Nah, dengan semua kerepotan itu, cobaaa.... masih bilang enak ga? :)
Kalau aku, dengan semua kerepotan itu, aku masih bilang, pekerjaan ini enak. I like it. I love my job.

Coba baca versi enaknya:
  • Kerja di rumah berarti ga perlu ongkos, ga perlu macet, ga perlu keluar uang makan siang di luar.
  • Kerja di rumah itu berarti rumah, suami, & anak keurus & keperhatiin. Ga melewatkan golden-age anak gara2 berkarir di luar.

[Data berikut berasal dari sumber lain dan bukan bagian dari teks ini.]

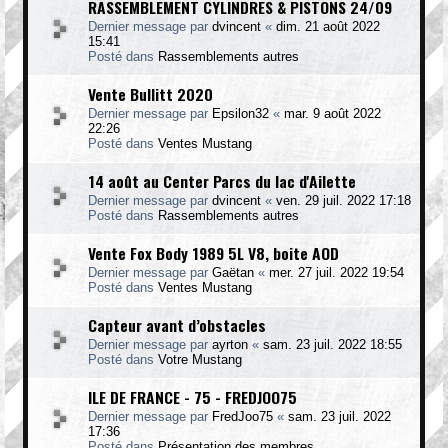
RASSEMBLEMENT CYLINDRES & PISTONS 24/09
Dernier message par
dvincent
«
dim. 21 août 2022
15:41
Posté dans
Rassemblements autres
Vente Bullitt 2020
Dernier message par
Epsilon32
«
mar. 9 août 2022
22:26
Posté dans
Ventes Mustang
14 août au Center Parcs du lac d'Ailette
Dernier message par
dvincent
«
ven. 29 juil. 2022 17:18
Posté dans
Rassemblements autres
Vente Fox Body 1989 5L V8, boite AOD
Dernier message par
Gaëtan
«
mer. 27 juil. 2022 19:54
Posté dans
Ventes Mustang
Capteur avant d’obstacles
Dernier message par
ayrton
«
sam. 23 juil. 2022 18:55
Posté dans
Votre Mustang
ILE DE FRANCE - 75 - FREDJOO75
Dernier message par
FredJoo75
«
sam. 23 juil. 2022
17:36
Posté dans
Présentation des membres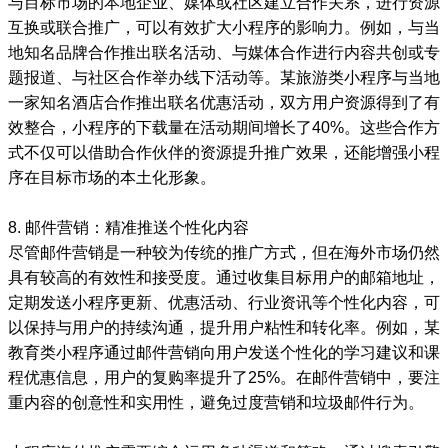
与目标市场的本地企业、媒体或社区建立合作关系，进行资源
互换或联合推广，可以有效扩大小程序的影响力。例如，与当
地知名品牌合作推出联名活动、与媒体合作进行内容共创或专
题报道、与社区合作举办线下活动等。某旅游类小程序与当地
一家知名酒店合作推出联名优惠活动，双方用户资源得到了有
效整合，小程序的下载量在活动期间增长了40%。这些合作方
式不仅可以借助合作伙伴的资源提升推广效果，还能增强小程
序在目标市场的本土化形象。
8. 邮件营销：精准推送个性化内容
尽管邮件营销是一种较为传统的推广方式，但在海外市场仍然
具有较高的有效性和接受度。通过收集目标用户的邮箱地址，
定期发送小程序更新、优惠活动、行业资讯等个性化内容，可
以保持与用户的持续沟通，提升用户粘性和转化率。例如，某
教育类小程序通过邮件营销向用户发送个性化的学习建议和课
程优惠信息，用户的复购率提升了25%。在邮件营销中，要注
重内容的创意性和实用性，避免过度营销和垃圾邮件行为。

  • Kerja di rumah itu berarti setiap hari aku bisa menentukan sendiri jam kerjaku. Masih bisa 1. ngurusin anakku sampai dia pergi sekolah. 2. Memasak. 3. Melakukan hobiku, seperti berkebun.
  • Bisa bekerja sambil jalan2, bisa bekerja saat menungui anak bermain (daripada bengong & bosen menunggu), bisa bekerja saat menunggu antrian (di bank atau di stasiun, misalnya).

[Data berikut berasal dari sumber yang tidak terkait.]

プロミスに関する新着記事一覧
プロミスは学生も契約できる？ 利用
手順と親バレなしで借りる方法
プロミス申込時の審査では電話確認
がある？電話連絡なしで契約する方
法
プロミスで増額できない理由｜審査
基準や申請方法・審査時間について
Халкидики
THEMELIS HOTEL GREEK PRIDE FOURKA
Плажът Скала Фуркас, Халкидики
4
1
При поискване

  • Setiap bahan baru, berarti ada pengetahuan baru juga untukku.
  • Kalau lagi ga ada pekerjaan, aku bisa melakukan hobiku: motret, berkebun, jalan2 sama suami dan anak, refreshing. Kalau kerja full terus, kan cape juga otaknya.

Semua hal memiliki dua sisi mata uang. Ada kelebihan & kekurangannya. Tinggal bagaimana kita menyikapinya saja. Mencoba menikmati & bersyukur atas apa yg kita miliki, lalu bersabar saat keadaan ga sesuai dengan harapan kita (dalam kasus ini: buku yang susah... hahaha)

Mengutip kata-kata seorang penerjemah kawakan: Translation is my passion, my joy, & my pride.